Jika buku teror tersebut beredar luas dampaknya bisa sangat berbahaya dalam konteks keberlanjutan bangsa Indonesia. Kriminalitas akan terus meningkat. Tak hanya dilakukan oleh perseorangan, tetapi juga secara terstruktur dapat dilakukan oleh organisasi atau perkumpulan tertentu.
Keluarga, Internet dan literasi
Selain menunggu inisiatif dari negara dalam merespon beredarnya buku teror tersebut, bangsa Indonesia juga perlu membuat proteksi dini. Keluarga memiliki peranan yang sangat penting untuk mendidik anak yang santun, berkarakter, berakhlak dan toleran.
Orang tua yang tidak memiliki kecukupan waktu yang berkualitas untuk berinteraksi dan mendidik anaknya berada dalam ancaman terdepan. Anak-anaknya secara diam-diam bisa saja mengakses buku-buku tersebut, tanpa sepengetahuan kedua orangnya.
Ini sama halnya bahaya narkoba dan pornografi kepada anak-anak. Sekalipun anaknya hanya berada di kamar, ia tetap dapat berinteraksi dengan dunia luar melalui alat bantu internet. Jangan bangga jika anaknya hanya berada di kamar sementara ia tetap terkoneksi dengan dunia luar. Sudah ada banyak peristiwa bagaimana ajaran radikalisme, misalnya, menyebar melalui jalur internet.
Maka, peningkatan literasi –dalam makna yang sangat luas, bukan sekedar bisa membaca–menjadi sangat penting. Sejauh ini, sering ada salah kaprah terkait dengan literasi yang hanya dimaknai dengan kemampuan membaca. Padahal, literasi lebih maknanya ketimbang sekedar membaca.
Salah satu keterampilan penting dalam literasi adalah berpikir kritis. Melalui berpikir kritis, seseorang dapat menyeleksi dan mengkritisi apa yang dibaca dan yang dilihat, termasuk ketika mengakses buku teror. Sehingga hal tersebut bisa menjadi modal penting dalam merespons informasi, termasuk buku teror.

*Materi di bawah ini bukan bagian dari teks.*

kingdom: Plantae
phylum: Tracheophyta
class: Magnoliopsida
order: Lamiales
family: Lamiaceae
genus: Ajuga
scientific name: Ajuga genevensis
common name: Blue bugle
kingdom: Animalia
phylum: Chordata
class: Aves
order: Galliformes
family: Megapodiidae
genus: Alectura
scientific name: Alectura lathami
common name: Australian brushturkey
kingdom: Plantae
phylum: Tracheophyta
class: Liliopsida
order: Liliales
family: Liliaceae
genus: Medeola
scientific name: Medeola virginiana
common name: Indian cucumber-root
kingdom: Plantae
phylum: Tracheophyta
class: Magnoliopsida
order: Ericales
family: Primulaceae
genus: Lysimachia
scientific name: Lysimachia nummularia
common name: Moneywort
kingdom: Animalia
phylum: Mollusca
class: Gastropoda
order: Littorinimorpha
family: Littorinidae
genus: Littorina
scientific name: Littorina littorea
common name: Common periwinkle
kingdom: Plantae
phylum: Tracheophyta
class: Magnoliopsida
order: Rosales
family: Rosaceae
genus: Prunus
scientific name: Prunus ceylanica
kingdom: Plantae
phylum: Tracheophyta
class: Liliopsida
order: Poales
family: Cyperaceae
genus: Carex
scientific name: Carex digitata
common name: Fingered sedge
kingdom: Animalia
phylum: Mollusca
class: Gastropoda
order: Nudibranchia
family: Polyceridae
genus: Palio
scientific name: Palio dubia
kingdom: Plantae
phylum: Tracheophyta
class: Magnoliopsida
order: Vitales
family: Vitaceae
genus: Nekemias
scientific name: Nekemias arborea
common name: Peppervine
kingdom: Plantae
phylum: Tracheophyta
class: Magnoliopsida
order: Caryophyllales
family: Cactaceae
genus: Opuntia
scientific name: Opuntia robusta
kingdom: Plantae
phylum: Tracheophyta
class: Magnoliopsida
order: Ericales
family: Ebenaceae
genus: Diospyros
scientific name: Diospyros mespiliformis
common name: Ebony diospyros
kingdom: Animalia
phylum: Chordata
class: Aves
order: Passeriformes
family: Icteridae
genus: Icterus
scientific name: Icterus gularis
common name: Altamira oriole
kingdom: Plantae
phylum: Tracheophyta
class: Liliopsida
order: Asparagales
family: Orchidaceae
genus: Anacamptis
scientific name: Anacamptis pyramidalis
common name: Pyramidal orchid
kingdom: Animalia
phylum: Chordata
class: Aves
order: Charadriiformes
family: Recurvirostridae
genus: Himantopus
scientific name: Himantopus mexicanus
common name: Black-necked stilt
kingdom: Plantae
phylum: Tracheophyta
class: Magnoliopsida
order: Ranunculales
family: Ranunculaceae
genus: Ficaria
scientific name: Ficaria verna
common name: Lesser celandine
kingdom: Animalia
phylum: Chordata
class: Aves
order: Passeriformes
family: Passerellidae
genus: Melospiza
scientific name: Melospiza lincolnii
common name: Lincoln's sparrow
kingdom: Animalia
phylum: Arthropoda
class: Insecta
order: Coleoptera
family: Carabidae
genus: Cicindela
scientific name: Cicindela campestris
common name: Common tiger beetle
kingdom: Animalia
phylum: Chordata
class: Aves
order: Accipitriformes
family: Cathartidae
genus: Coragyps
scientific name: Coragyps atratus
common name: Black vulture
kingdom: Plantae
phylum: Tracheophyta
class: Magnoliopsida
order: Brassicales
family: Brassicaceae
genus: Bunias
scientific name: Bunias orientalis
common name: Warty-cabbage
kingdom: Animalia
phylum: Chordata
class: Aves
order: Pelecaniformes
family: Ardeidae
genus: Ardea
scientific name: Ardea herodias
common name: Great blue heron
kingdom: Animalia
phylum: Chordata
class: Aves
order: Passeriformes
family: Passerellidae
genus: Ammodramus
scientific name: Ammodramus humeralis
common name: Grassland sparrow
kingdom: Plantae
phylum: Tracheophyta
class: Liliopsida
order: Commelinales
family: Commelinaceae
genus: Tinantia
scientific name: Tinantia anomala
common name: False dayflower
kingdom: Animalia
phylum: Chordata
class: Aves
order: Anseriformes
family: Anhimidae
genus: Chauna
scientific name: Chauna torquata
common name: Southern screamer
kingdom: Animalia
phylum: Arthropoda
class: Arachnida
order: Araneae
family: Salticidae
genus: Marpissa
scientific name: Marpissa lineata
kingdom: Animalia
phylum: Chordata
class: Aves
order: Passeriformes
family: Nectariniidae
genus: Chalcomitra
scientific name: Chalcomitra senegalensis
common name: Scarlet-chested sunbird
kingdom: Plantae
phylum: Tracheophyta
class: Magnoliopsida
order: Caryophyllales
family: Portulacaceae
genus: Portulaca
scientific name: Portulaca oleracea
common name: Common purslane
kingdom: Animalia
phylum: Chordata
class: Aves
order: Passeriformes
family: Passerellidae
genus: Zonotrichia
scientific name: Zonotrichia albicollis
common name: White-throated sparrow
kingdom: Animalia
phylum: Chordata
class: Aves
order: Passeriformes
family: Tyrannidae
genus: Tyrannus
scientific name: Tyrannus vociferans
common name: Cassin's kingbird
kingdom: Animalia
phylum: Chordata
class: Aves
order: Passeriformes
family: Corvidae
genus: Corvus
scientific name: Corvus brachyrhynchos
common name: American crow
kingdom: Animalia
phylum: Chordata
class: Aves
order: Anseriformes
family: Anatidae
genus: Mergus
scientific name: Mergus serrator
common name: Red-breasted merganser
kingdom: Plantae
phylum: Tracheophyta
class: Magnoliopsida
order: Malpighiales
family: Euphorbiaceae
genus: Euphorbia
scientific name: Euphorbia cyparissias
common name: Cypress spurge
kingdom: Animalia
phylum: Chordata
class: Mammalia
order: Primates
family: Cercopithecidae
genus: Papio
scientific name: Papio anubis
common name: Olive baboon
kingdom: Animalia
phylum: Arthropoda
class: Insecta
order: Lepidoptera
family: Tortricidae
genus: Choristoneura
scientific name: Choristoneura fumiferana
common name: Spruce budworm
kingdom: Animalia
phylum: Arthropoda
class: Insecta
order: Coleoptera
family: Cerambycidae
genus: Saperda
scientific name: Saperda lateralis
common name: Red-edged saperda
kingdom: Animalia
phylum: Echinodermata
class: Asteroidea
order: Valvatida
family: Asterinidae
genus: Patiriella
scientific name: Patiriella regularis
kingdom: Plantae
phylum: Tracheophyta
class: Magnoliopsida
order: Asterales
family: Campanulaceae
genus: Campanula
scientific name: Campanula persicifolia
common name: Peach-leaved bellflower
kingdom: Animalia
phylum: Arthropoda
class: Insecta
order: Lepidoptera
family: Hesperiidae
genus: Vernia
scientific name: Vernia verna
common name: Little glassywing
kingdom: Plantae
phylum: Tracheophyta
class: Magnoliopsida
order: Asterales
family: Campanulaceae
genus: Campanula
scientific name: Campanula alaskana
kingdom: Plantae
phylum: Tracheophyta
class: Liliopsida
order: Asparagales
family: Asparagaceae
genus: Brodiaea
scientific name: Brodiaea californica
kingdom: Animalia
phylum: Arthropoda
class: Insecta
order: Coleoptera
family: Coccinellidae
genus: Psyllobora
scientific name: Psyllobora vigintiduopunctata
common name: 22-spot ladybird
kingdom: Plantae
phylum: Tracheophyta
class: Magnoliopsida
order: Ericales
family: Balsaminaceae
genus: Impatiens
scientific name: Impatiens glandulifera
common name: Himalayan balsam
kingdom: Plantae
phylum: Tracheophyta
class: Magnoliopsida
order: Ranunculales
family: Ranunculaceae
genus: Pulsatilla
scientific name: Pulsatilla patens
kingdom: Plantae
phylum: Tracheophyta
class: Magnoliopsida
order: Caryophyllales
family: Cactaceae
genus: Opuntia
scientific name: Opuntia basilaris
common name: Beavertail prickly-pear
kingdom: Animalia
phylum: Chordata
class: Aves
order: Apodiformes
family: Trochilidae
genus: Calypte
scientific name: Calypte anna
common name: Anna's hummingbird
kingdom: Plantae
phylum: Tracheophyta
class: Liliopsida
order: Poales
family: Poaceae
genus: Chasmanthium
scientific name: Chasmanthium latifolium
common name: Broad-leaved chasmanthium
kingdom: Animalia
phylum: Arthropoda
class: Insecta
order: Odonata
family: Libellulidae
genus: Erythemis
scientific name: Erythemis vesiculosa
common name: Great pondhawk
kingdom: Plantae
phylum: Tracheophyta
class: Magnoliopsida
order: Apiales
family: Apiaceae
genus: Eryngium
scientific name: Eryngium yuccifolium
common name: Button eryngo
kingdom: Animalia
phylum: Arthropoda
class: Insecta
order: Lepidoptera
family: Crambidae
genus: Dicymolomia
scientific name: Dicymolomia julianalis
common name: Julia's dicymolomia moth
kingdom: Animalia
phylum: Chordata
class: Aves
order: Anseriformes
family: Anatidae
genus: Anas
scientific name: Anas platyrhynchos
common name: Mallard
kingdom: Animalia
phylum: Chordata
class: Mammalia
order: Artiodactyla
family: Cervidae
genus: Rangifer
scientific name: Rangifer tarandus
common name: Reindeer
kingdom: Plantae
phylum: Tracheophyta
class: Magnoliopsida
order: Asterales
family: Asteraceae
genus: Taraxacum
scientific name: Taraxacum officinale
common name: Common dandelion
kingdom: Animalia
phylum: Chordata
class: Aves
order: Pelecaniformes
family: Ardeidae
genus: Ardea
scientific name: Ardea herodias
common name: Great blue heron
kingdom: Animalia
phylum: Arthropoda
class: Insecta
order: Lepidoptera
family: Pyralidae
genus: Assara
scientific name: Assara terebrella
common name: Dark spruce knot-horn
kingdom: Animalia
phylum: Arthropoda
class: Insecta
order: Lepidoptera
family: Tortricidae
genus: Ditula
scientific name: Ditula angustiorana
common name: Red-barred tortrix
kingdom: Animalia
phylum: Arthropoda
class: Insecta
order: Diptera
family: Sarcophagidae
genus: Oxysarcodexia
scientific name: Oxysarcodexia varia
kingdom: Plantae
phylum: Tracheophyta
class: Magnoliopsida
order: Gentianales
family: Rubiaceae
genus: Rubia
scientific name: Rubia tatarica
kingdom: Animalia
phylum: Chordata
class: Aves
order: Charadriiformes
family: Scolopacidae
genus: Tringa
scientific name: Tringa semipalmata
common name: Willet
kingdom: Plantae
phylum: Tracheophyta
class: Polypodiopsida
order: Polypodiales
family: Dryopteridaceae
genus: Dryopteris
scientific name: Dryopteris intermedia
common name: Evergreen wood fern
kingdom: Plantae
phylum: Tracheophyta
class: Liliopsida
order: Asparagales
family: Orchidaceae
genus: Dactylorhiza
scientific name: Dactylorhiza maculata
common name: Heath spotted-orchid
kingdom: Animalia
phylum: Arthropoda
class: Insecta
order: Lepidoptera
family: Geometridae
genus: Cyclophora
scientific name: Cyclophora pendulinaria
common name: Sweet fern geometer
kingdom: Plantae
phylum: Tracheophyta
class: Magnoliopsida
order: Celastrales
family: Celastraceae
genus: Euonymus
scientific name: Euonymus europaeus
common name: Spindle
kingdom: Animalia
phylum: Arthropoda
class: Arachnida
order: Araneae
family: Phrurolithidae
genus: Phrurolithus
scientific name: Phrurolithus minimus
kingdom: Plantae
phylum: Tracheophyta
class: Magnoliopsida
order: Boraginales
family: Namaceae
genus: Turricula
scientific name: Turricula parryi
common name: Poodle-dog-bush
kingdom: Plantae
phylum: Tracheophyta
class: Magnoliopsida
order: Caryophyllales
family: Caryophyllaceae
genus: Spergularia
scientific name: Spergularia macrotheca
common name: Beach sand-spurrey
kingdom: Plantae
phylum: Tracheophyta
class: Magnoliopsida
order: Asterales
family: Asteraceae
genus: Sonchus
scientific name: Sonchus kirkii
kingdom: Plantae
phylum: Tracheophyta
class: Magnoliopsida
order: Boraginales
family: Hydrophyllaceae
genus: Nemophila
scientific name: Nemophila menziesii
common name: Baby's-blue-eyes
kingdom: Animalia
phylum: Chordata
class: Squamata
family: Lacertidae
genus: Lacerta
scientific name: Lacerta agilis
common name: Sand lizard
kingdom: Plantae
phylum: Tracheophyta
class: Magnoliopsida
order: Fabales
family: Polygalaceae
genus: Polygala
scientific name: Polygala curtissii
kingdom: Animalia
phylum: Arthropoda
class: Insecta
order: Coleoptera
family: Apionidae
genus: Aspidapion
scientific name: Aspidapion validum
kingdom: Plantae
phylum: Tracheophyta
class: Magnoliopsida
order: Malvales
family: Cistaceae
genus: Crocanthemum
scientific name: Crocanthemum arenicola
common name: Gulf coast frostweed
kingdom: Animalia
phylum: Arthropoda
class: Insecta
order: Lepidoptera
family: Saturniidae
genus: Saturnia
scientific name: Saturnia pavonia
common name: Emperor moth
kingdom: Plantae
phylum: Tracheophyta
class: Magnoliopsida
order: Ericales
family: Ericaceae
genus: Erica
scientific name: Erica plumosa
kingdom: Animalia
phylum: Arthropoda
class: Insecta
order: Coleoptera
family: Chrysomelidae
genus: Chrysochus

Selain dari pada itu, kelompok moderat tidak boleh tinggal diam. Nahdlatul Ulama (NU), misalnya, tidak bisa membiarkan beragam buku teror terus menyebar. Sebagai organisasi gudang kiai dan ulama, NU memiliki tanggungjawab moral untuk terus menghadirkan bacaan-bacaan yang lebih mendalam, moderat, dan konstruktif, sebagaimana yang telah menjadi karakteristik NU.
Tentu tak cukup hanya NU, organisasi-organisasi lain yang berhaluan moderat perlu terus bergandengan tangan, bukan hanya mengcounter buku teror, tetapi juga memperkaya bacaan umat Islam Indonesia. Dengan cara inilah, tanggungjawab sejarah organisasi Islam di untuk menjaga keutuhan Indonesia dapat ditunaikan.
Alhasil, hadir dan menyebarnya buku teror akan mengancam keutuhan NKRI karena buku tersebut dapat menjadi acuan untuk melakukan kekerasan. Negara tidak bisa mendiamkan, harus ada langkah tegas dan terukur untuk menyikapi hal tersebut. Begitu juga dengan kelompok moderat, ia harus ambil bagian dalam upaya penyemaian corak keberislaman yang santun, toleran dan damai.